*** Opening Dataset records ***
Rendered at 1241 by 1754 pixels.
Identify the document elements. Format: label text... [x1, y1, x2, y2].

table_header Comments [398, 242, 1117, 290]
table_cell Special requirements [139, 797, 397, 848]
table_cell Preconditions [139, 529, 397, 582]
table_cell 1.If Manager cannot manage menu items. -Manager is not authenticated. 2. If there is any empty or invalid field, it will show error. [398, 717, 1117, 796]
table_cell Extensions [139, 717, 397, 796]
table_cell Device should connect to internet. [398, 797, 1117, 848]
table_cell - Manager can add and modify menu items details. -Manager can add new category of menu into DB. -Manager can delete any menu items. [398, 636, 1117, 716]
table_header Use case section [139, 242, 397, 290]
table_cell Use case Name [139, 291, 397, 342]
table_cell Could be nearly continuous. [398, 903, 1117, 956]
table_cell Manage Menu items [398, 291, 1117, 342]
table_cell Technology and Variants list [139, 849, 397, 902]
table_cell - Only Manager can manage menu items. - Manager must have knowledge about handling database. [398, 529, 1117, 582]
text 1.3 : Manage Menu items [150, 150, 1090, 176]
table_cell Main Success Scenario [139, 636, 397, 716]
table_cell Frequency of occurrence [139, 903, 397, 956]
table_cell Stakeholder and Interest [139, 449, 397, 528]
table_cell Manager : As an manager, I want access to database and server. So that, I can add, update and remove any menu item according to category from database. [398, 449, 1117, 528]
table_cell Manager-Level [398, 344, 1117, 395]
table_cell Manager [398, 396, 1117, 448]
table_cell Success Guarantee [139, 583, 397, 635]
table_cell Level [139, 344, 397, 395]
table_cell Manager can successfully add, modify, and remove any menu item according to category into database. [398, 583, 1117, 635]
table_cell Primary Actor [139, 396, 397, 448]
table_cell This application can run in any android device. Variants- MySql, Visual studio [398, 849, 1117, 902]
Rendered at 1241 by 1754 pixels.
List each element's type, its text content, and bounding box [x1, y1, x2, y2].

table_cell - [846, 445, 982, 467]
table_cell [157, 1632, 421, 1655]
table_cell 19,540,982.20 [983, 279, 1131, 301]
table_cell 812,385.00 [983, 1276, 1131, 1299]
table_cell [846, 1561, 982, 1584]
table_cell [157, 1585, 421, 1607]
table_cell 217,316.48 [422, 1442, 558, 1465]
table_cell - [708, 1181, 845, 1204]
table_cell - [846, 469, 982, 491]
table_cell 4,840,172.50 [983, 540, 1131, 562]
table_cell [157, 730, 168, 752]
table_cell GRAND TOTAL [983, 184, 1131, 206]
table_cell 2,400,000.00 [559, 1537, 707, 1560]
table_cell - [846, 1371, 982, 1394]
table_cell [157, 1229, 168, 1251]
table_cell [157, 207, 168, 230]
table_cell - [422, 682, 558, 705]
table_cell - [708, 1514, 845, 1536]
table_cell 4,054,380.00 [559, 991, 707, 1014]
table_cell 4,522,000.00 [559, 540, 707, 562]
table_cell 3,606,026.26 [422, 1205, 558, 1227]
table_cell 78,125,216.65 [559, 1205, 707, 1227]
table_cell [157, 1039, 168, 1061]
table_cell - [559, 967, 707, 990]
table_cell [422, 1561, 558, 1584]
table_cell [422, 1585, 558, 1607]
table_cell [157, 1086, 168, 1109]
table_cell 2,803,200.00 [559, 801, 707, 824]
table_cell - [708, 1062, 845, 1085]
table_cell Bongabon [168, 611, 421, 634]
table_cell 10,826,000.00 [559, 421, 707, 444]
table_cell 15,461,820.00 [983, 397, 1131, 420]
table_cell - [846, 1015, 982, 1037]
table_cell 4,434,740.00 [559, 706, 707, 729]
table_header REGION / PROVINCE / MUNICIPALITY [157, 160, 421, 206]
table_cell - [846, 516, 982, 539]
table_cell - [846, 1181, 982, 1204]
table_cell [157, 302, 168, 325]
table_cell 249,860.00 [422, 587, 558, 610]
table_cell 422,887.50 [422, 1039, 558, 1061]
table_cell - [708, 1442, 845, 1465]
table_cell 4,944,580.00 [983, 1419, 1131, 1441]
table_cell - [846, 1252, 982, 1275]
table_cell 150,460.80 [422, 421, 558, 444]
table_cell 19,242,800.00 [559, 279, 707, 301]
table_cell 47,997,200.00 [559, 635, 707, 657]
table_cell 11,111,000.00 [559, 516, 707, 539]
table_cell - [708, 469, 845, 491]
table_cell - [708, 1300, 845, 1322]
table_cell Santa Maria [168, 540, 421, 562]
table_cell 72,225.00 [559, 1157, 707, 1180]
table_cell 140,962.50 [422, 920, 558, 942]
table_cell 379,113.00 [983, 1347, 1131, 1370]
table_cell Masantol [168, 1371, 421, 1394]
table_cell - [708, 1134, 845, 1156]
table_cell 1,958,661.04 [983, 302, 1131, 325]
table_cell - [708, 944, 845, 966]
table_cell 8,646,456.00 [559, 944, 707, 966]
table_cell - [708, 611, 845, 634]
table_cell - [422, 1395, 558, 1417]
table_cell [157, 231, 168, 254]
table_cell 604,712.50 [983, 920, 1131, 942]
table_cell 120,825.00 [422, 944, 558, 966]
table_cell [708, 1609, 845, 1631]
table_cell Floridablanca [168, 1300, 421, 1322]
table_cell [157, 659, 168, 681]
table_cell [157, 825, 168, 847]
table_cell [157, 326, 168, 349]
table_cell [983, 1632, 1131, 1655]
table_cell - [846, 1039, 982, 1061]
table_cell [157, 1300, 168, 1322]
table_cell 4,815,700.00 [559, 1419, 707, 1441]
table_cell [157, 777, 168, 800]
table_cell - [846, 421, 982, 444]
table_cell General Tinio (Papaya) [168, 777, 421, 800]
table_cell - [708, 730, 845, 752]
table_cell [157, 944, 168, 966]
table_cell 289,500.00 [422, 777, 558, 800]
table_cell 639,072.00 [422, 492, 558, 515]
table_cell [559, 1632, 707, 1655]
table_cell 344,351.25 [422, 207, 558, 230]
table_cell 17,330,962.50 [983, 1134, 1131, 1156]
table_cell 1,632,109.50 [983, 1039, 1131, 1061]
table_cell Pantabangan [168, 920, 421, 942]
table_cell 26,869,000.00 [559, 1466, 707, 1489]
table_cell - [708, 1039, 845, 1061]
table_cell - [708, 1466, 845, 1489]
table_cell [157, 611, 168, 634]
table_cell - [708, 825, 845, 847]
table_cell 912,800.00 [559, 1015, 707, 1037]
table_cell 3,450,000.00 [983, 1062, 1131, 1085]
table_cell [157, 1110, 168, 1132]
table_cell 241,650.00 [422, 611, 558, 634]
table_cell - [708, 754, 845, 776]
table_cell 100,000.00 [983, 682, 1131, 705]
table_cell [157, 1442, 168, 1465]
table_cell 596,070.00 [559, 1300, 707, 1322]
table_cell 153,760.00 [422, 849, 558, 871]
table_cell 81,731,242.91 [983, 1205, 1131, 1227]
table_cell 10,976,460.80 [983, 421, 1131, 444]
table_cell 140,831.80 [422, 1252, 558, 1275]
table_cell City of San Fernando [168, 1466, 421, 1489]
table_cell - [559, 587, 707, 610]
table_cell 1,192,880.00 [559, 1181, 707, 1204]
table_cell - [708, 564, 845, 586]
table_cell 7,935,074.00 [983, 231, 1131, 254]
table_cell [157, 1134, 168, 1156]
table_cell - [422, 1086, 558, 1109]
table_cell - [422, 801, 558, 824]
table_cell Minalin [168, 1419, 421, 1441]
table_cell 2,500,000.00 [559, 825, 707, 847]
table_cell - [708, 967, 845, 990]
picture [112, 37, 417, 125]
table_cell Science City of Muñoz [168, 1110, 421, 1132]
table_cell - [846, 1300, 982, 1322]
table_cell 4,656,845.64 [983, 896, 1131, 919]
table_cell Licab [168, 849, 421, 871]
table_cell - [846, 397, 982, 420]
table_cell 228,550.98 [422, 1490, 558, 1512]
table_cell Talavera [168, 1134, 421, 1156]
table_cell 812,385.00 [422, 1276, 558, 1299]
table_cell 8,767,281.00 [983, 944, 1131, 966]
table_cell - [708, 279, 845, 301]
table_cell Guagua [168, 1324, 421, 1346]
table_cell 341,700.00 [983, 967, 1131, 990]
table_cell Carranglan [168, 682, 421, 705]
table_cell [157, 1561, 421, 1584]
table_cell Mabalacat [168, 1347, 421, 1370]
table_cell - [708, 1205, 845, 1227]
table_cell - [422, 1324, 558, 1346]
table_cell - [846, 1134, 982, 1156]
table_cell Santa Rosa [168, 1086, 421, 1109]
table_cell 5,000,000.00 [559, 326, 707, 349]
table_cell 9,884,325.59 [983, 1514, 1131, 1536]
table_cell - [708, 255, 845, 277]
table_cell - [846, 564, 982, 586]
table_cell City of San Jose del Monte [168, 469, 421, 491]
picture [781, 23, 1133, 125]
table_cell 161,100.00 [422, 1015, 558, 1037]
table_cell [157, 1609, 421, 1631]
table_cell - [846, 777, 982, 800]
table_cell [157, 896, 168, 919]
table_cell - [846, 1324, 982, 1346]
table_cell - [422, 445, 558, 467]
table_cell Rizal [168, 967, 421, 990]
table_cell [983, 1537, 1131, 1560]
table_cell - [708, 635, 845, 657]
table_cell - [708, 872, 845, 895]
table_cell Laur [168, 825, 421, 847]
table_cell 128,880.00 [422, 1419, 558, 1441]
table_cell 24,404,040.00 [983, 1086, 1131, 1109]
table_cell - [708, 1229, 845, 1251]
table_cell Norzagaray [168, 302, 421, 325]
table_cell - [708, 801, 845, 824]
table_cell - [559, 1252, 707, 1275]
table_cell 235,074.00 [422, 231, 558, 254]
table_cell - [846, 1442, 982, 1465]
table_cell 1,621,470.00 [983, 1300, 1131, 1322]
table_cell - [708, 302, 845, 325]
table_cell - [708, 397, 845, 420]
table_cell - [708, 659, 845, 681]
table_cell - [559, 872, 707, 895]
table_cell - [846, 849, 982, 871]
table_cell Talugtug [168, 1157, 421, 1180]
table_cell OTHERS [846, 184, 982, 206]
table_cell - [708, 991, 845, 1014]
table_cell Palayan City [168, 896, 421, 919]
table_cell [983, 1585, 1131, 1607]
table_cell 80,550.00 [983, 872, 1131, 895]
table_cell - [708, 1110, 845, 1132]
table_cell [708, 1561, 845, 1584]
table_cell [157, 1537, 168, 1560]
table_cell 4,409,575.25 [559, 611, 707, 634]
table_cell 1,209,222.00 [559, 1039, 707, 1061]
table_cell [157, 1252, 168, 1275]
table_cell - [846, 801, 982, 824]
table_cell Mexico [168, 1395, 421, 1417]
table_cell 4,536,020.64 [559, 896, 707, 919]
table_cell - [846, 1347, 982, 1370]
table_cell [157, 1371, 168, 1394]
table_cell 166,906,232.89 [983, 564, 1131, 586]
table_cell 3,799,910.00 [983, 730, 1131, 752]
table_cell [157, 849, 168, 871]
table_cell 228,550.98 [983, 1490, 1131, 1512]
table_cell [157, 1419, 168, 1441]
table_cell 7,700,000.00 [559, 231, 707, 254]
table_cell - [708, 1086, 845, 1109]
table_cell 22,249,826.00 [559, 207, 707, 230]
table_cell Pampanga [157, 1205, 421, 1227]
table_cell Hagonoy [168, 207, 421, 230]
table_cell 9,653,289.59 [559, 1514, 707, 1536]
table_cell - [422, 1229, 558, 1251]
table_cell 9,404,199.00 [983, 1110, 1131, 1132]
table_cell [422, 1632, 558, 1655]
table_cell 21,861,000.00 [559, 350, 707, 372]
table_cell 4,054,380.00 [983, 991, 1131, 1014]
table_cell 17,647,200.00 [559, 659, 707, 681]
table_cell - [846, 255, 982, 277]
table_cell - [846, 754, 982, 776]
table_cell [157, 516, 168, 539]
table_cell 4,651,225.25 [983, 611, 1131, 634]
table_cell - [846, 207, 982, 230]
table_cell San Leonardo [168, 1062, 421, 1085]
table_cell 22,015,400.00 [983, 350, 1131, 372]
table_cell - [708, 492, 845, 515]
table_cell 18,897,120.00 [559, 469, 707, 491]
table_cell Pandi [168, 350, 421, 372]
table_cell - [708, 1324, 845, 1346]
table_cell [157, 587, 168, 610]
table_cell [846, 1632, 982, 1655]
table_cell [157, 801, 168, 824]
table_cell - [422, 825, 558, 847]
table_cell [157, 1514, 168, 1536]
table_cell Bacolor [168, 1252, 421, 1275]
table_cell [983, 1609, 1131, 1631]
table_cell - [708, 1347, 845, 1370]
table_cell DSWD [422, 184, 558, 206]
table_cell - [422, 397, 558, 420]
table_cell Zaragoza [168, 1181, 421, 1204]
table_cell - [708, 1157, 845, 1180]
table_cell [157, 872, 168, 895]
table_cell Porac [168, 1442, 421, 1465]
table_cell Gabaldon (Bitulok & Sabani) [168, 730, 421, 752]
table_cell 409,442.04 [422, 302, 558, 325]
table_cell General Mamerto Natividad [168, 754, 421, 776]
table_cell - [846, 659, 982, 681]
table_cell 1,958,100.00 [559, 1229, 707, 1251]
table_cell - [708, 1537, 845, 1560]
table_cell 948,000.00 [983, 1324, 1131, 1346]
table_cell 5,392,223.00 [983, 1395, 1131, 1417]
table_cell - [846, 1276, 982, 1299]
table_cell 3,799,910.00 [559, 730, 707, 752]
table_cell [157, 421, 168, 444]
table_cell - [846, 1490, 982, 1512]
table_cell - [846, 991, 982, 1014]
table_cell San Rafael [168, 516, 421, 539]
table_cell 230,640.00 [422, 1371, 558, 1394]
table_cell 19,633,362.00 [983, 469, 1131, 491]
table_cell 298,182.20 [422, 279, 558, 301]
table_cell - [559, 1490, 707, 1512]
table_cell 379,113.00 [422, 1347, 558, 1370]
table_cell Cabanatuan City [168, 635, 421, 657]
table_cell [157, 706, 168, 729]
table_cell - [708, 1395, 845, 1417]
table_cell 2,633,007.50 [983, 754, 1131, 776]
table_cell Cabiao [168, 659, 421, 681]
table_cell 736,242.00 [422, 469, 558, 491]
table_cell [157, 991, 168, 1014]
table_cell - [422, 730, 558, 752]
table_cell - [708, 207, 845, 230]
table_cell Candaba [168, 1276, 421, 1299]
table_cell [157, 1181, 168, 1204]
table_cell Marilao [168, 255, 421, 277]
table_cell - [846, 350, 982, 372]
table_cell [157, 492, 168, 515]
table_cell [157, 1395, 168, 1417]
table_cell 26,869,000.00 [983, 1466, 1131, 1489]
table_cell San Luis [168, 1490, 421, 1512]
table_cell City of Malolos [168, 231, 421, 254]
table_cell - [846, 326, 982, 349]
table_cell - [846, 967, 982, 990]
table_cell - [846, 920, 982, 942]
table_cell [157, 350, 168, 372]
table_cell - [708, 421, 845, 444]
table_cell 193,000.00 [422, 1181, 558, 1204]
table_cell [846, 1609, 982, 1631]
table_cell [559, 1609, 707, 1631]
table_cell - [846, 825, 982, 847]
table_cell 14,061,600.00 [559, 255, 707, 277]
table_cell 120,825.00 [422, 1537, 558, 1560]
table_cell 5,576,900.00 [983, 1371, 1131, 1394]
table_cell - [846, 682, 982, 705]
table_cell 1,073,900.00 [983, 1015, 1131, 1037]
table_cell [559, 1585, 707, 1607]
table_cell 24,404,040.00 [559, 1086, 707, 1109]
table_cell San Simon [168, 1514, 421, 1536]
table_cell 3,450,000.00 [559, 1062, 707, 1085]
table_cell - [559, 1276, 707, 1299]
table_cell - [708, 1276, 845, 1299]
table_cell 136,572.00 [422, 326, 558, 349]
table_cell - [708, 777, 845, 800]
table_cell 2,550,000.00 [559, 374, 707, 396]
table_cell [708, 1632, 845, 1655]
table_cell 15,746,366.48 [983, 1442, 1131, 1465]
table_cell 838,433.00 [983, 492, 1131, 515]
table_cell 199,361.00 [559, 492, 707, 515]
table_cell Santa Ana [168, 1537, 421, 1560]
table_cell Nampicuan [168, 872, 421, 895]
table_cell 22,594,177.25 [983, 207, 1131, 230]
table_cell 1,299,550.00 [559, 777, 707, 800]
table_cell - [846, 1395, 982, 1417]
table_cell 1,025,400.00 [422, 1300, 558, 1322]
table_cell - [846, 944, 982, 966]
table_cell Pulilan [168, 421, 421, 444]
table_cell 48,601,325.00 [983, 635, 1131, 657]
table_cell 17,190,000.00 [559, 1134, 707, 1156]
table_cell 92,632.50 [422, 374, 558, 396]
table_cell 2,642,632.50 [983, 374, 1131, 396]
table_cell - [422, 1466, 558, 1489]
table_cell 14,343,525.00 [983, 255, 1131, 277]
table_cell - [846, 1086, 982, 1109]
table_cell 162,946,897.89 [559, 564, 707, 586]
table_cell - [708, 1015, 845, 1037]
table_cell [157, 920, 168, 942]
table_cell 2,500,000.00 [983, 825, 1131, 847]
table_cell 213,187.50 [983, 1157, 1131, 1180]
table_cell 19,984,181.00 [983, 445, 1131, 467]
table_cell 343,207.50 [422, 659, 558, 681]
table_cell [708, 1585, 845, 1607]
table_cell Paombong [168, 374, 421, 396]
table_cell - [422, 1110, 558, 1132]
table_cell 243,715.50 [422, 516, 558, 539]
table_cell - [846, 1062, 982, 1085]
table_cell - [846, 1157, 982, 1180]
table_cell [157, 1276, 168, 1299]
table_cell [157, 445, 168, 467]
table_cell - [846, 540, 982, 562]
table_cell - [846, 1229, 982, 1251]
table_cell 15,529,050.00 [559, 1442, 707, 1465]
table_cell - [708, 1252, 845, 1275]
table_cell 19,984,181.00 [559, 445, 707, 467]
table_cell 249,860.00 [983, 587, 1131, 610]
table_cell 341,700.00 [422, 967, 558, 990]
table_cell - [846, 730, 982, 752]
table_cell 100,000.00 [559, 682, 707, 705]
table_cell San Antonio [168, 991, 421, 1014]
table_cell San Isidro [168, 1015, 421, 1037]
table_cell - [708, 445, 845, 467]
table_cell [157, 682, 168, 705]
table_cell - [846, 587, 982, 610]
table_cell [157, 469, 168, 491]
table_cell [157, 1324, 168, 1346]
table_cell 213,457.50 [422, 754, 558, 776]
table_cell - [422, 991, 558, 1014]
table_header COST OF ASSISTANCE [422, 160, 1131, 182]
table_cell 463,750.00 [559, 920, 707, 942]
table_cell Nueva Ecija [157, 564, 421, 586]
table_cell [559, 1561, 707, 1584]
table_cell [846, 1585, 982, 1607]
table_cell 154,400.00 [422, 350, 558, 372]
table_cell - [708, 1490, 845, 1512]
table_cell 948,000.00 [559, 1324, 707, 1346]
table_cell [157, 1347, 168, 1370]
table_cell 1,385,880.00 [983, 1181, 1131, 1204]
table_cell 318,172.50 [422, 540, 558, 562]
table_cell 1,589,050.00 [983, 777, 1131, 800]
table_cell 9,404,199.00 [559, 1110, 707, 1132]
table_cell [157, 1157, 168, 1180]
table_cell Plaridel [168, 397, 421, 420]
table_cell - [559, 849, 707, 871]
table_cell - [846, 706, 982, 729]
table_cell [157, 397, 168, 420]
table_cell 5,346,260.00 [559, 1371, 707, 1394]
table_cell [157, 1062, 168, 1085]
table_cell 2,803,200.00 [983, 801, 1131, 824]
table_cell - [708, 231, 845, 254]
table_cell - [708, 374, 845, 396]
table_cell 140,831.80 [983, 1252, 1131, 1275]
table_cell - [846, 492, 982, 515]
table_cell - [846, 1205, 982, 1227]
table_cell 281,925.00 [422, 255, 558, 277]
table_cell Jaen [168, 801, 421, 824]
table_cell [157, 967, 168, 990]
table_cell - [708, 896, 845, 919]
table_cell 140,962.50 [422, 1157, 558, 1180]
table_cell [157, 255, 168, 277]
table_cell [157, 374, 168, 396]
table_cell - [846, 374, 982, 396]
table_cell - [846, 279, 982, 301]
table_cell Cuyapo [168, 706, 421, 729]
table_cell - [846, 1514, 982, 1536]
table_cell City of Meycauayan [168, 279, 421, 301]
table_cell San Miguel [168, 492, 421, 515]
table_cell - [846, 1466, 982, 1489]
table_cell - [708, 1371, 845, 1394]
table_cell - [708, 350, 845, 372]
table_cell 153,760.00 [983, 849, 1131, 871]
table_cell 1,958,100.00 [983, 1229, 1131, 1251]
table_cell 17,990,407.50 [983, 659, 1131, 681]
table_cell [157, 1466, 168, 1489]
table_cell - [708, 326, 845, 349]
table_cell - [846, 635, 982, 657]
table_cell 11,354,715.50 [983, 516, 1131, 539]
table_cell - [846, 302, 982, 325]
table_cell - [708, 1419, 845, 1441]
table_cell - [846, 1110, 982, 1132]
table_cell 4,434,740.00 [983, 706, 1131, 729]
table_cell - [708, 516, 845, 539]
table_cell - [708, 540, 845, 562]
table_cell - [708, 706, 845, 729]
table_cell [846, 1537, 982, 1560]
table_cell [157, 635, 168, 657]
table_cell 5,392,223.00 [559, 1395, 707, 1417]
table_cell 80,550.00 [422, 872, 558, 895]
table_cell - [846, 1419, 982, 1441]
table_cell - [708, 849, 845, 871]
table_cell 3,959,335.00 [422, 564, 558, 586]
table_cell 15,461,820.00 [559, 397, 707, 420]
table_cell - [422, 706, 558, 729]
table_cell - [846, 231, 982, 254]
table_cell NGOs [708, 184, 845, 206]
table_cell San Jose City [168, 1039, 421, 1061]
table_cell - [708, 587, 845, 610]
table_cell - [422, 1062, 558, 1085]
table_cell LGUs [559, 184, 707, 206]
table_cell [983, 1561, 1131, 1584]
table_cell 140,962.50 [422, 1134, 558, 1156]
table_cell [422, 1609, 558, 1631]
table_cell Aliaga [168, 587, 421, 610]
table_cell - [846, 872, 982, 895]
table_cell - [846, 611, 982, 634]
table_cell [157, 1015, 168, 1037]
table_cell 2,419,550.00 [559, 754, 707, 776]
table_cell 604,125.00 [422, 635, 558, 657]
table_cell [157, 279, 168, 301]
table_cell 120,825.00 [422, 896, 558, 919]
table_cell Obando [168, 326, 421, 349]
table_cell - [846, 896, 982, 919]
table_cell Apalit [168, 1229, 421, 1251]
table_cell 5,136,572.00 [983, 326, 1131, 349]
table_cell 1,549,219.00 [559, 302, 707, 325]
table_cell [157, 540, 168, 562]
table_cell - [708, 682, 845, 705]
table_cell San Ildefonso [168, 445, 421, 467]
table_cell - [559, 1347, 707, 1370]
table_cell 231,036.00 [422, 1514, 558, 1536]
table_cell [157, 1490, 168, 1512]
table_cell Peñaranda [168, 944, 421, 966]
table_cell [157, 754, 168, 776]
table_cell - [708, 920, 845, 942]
*** Closing Dataset records ***
The task
Write the lines again exactly, from the first line of the material above to the line that includes "table_cell [846, 1561, 982, 1584]", both included. Leave out all the rest.

Result
Rendered at 1241 by 1754 pixels.
Identify the document elements. Format: label text... [x1, y1, x2, y2].

table_header Comments [398, 242, 1117, 290]
table_cell Special requirements [139, 797, 397, 848]
table_cell Preconditions [139, 529, 397, 582]
table_cell 1.If Manager cannot manage menu items. -Manager is not authenticated. 2. If there is any empty or invalid field, it will show error. [398, 717, 1117, 796]
table_cell Extensions [139, 717, 397, 796]
table_cell Device should connect to internet. [398, 797, 1117, 848]
table_cell - Manager can add and modify menu items details. -Manager can add new category of menu into DB. -Manager can delete any menu items. [398, 636, 1117, 716]
table_header Use case section [139, 242, 397, 290]
table_cell Use case Name [139, 291, 397, 342]
table_cell Could be nearly continuous. [398, 903, 1117, 956]
table_cell Manage Menu items [398, 291, 1117, 342]
table_cell Technology and Variants list [139, 849, 397, 902]
table_cell - Only Manager can manage menu items. - Manager must have knowledge about handling database. [398, 529, 1117, 582]
text 1.3 : Manage Menu items [150, 150, 1090, 176]
table_cell Main Success Scenario [139, 636, 397, 716]
table_cell Frequency of occurrence [139, 903, 397, 956]
table_cell Stakeholder and Interest [139, 449, 397, 528]
table_cell Manager : As an manager, I want access to database and server. So that, I can add, update and remove any menu item according to category from database. [398, 449, 1117, 528]
table_cell Manager-Level [398, 344, 1117, 395]
table_cell Manager [398, 396, 1117, 448]
table_cell Success Guarantee [139, 583, 397, 635]
table_cell Level [139, 344, 397, 395]
table_cell Manager can successfully add, modify, and remove any menu item according to category into database. [398, 583, 1117, 635]
table_cell Primary Actor [139, 396, 397, 448]
table_cell This application can run in any android device. Variants- MySql, Visual studio [398, 849, 1117, 902]
Rendered at 1241 by 1754 pixels.
List each element's type, its text content, and bounding box [x1, y1, x2, y2].

table_cell - [846, 445, 982, 467]
table_cell [157, 1632, 421, 1655]
table_cell 19,540,982.20 [983, 279, 1131, 301]
table_cell 812,385.00 [983, 1276, 1131, 1299]
table_cell [846, 1561, 982, 1584]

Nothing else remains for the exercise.